The increasing consumer demand, though, has already touched off a controversy over labeling standards for meat and eggs – and has resulted in charges that some producers have misrepresented their products and practices.
The process of crafting clear and meaningful standards, Lempert said, could get contentious. “It’s going to be very political,” he said. “I also think it’s going to be much more expensive. It might increase prices 20, 30, 40, 50 percent. But you’ve got people who will pay more for the label.”
Three major supermarket chains – Whole Foods, Supervalu and Safeway – have recently pledged to boost their animal welfare standards and to inform shoppers about their efforts with new labels or in-store signs.
The move comes after recent research shows that consumers rank animal welfare high on their lists of concerns. A study by the Chicago-based food industry research firm Technomic revealed that well over half of consumers believe animal welfare is among the most important social issues in the food business.
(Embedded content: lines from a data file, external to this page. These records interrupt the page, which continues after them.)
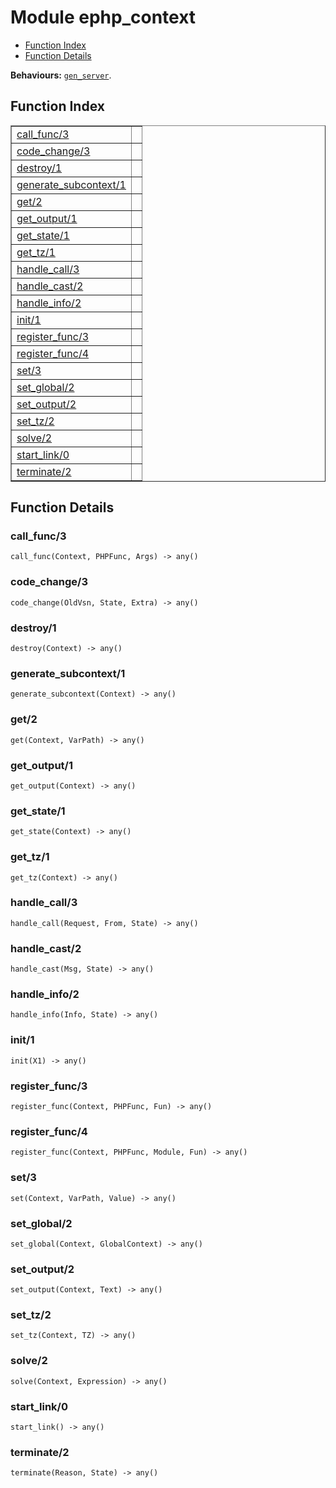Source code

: 

# Module ephp_context #
* [Function Index](#index)
* [Function Details](#functions)

__Behaviours:__ [`gen_server`](gen_server.md).
<a name="index"></a>

## Function Index ##


<table width="100%" border="1" cellspacing="0" cellpadding="2" summary="function index"><tr><td valign="top"><a href="#call_func-3">call_func/3</a></td><td></td></tr><tr><td valign="top"><a href="#code_change-3">code_change/3</a></td><td></td></tr><tr><td valign="top"><a href="#destroy-1">destroy/1</a></td><td></td></tr><tr><td valign="top"><a href="#generate_subcontext-1">generate_subcontext/1</a></td><td></td></tr><tr><td valign="top"><a href="#get-2">get/2</a></td><td></td></tr><tr><td valign="top"><a href="#get_output-1">get_output/1</a></td><td></td></tr><tr><td valign="top"><a href="#get_state-1">get_state/1</a></td><td></td></tr><tr><td valign="top"><a href="#get_tz-1">get_tz/1</a></td><td></td></tr><tr><td valign="top"><a href="#handle_call-3">handle_call/3</a></td><td></td></tr><tr><td valign="top"><a href="#handle_cast-2">handle_cast/2</a></td><td></td></tr><tr><td valign="top"><a href="#handle_info-2">handle_info/2</a></td><td></td></tr><tr><td valign="top"><a href="#init-1">init/1</a></td><td></td></tr><tr><td valign="top"><a href="#register_func-3">register_func/3</a></td><td></td></tr><tr><td valign="top"><a href="#register_func-4">register_func/4</a></td><td></td></tr><tr><td valign="top"><a href="#set-3">set/3</a></td><td></td></tr><tr><td valign="top"><a href="#set_global-2">set_global/2</a></td><td></td></tr><tr><td valign="top"><a href="#set_output-2">set_output/2</a></td><td></td></tr><tr><td valign="top"><a href="#set_tz-2">set_tz/2</a></td><td></td></tr><tr><td valign="top"><a href="#solve-2">solve/2</a></td><td></td></tr><tr><td valign="top"><a href="#start_link-0">start_link/0</a></td><td></td></tr><tr><td valign="top"><a href="#terminate-2">terminate/2</a></td><td></td></tr></table>


<a name="functions"></a>

## Function Details ##

<a name="call_func-3"></a>

### call_func/3 ###

`call_func(Context, PHPFunc, Args) -> any()`


<a name="code_change-3"></a>

### code_change/3 ###

`code_change(OldVsn, State, Extra) -> any()`


<a name="destroy-1"></a>

### destroy/1 ###

`destroy(Context) -> any()`


<a name="generate_subcontext-1"></a>

### generate_subcontext/1 ###

`generate_subcontext(Context) -> any()`


<a name="get-2"></a>

### get/2 ###

`get(Context, VarPath) -> any()`


<a name="get_output-1"></a>

### get_output/1 ###

`get_output(Context) -> any()`


<a name="get_state-1"></a>

### get_state/1 ###

`get_state(Context) -> any()`


<a name="get_tz-1"></a>

### get_tz/1 ###

`get_tz(Context) -> any()`


<a name="handle_call-3"></a>

### handle_call/3 ###

`handle_call(Request, From, State) -> any()`


<a name="handle_cast-2"></a>

### handle_cast/2 ###

`handle_cast(Msg, State) -> any()`


<a name="handle_info-2"></a>

### handle_info/2 ###

`handle_info(Info, State) -> any()`


<a name="init-1"></a>

### init/1 ###

`init(X1) -> any()`


<a name="register_func-3"></a>

### register_func/3 ###

`register_func(Context, PHPFunc, Fun) -> any()`


<a name="register_func-4"></a>

### register_func/4 ###

`register_func(Context, PHPFunc, Module, Fun) -> any()`


<a name="set-3"></a>

### set/3 ###

`set(Context, VarPath, Value) -> any()`


<a name="set_global-2"></a>

### set_global/2 ###

`set_global(Context, GlobalContext) -> any()`


<a name="set_output-2"></a>

### set_output/2 ###

`set_output(Context, Text) -> any()`


<a name="set_tz-2"></a>

### set_tz/2 ###

`set_tz(Context, TZ) -> any()`


<a name="solve-2"></a>

### solve/2 ###

`solve(Context, Expression) -> any()`


<a name="start_link-0"></a>

### start_link/0 ###

`start_link() -> any()`


<a name="terminate-2"></a>

### terminate/2 ###

`terminate(Reason, State) -> any()`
A survey financed by the American Farm Bureau showed that 89 percent of consumers believe that companies that require farmers to improve animal care “are doing the right thing.”
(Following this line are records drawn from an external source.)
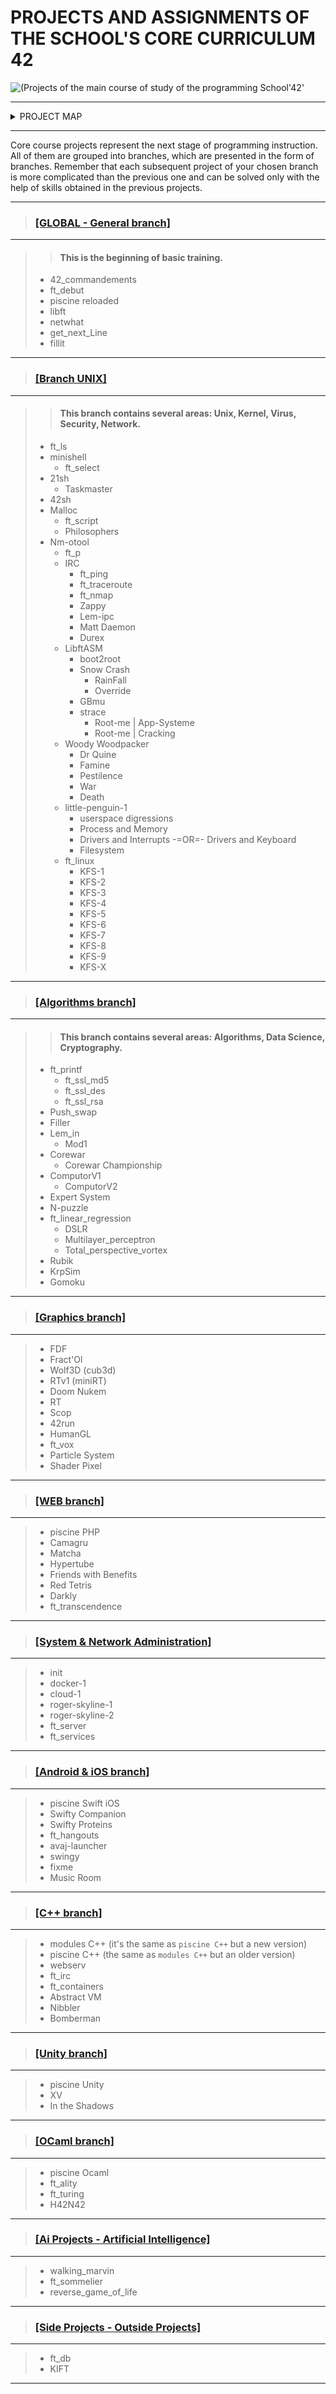 # PROJECTS AND ASSIGNMENTS OF THE SCHOOL'S CORE CURRICULUM 42

![(Projects of the main course of study of the programming School'42'](./highlighting_branches_Holy_Graph.gif)


---


<details>
<summary> PROJECT MAP </summary>

![map Holy_Graph](./Holy_Graph.png)

</details>


---


Core course projects represent the next stage of programming instruction. All of them are grouped into branches, which are presented in the form of branches. Remember that each subsequent project of your chosen branch is more complicated than the previous one and can be solved only with the help of skills obtained in the previous projects.  


---
> ### [[GLOBAL - General branch]](./00_Global_(begin_cadet)/)
---
>> #### This is the beginning of basic training.
> - 42_commandements
> - ft_debut
> - piscine reloaded
> - libft
> - netwhat
> - get_next_Line
> - fillit
---


> ### [[Branch UNIX]](./01_Unix/)
---
>> #### This branch contains several areas: Unix, Kernel, Virus, Security, Network.
> - ft_ls
> - minishell
>   - ft_select
> - 21sh
>   - Taskmaster
> - 42sh
> - Malloc
>   - ft_script
>   - Philosophers
> - Nm-otool
>   - ft_p
>   - IRC
>     - ft_ping
>     - ft_traceroute
>     - ft_nmap
>     - Zappy
>     - Lem-ipc
>     - Matt Daemon
>     - Durex
>   - LibftASM
>     - boot2root
>     - Snow Crash
>       - RainFall
>       - Override
>     - GBmu
>     - strace
>       - Root-me | App-Systeme
>       - Root-me | Cracking
>   - Woody Woodpacker
>     - Dr Quine
>     - Famine
>     - Pestilence
>     - War
>     - Death
>   - little-penguin-1
>     - userspace digressions
>     - Process and Memory 
>     - Drivers and Interrupts -=OR=- Drivers and Keyboard
>     - Filesystem
>   - ft_linux
>     - KFS-1
>     - KFS-2
>     - KFS-3
>     - KFS-4
>     - KFS-5
>     - KFS-6
>     - KFS-7
>     - KFS-8
>     - KFS-9
>     - KFS-X
---



> ### [[Algorithms branch]](./02_Algorithmic/)
---
>> #### This branch contains several areas: Algorithms, Data Science, Cryptography.
> - ft_printf
>   - ft_ssl_md5
>   - ft_ssl_des
>   - ft_ssl_rsa
> - Push_swap
> - Filler
> - Lem_in
>   - Mod1
> - Corewar
>   - Corewar Championship
> - ComputorV1
>   - ComputorV2
> - Expert System
> - N-puzzle
> - ft_linear_regression
>   - DSLR
>   - Multilayer_perceptron
>   - Total_perspective_vortex
> - Rubik
> - KrpSim
> - Gomoku
---



> ### [[Graphics branch]](./03_Graphic/)
---
> - FDF
> - Fract'Ol
> - Wolf3D (cub3d)
> - RTv1 (miniRT)
> - Doom Nukem
> - RT
> - Scop
> - 42run
> - HumanGL
> - ft_vox
> - Particle System
> - Shader Pixel
---



> ### [[WEB branch]](./04_Web/)
---
> - piscine PHP
> - Camagru
> - Matcha
> - Hypertube
> - Friends with Benefits
> - Red Tetris
> - Darkly
> - ft_transcendence
---



> ### [[System & Network Administration]](./05_Infrastructure_and_Admin/)
---
> - init
> - docker-1
> - cloud-1
> - roger-skyline-1
> - roger-skyline-2
> - ft_server
> - ft_services
---



> ### [[Android & iOS branch]](./06_Android-iOS/)
---
> - piscine Swift iOS
> - Swifty Companion
> - Swifty Proteins
> - ft_hangouts
> - avaj-launcher
> - swingy
> - fixme
> - Music Room
---



> ### [[C++ branch]](./07_CPP/)
---
> - modules C++ (it's the same as `piscine C++` but a new version)
> - piscine C++ (the same as `modules C++` but an older version)
> - webserv
> - ft_irc
> - ft_containers
> - Abstract VM
> - Nibbler
> - Bomberman
---



> ### [[Unity branch]](./08_Unity/)
---
> - piscine Unity
> - XV
> - In the Shadows
---



> ### [[OCaml branch]](./09_OCaml/)
---
> - piscine Ocaml
> - ft_ality
> - ft_turing
> - H42N42
---



> ### [[Ai Projects - Artificial Intelligence]](./10_Ai/)
---
> - walking_marvin
> - ft_sommelier
> - reverse_game_of_life
---



> ### [[Side Projects - Outside Projects]](./11_Side_Projects/)
---
> - ft_db
> - KIFT
---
Whole Foods plans to launch a program developed by a group called the Global Animal Partnership that will rate products on a scale of 1 to 5 based on their animal welfare standards.
While some of the program requirements dovetail with those the U.S. Department of Agriculture’s organic program, advocates say the program goes beyond the government standards. The “USDA Organic” label, for example, also prohibits antibiotics, but critics accuse big producers of exploiting vague language in the law and violating certain organic principles, especially one requiring that animals have access to pasture. Some believe such practices have undermined consumer confidence in the organic label.
“There’s been so much controversy about what organics are,” Lempert said. Shoppers “want to know specifics.”
The livestock industry has chafed against some of the third-party certification programs, underscoring its own efforts to support better animal husbandry. Some of the requirements of these programs, critics say, are impractical or unrealistic.
“I think it would be irresponsible to establish standards and not include the people who know how to do the job,” said Dan Thomson, a professor of medicine and epidemiology at the College of Veterinary Medicine at Kansas State University.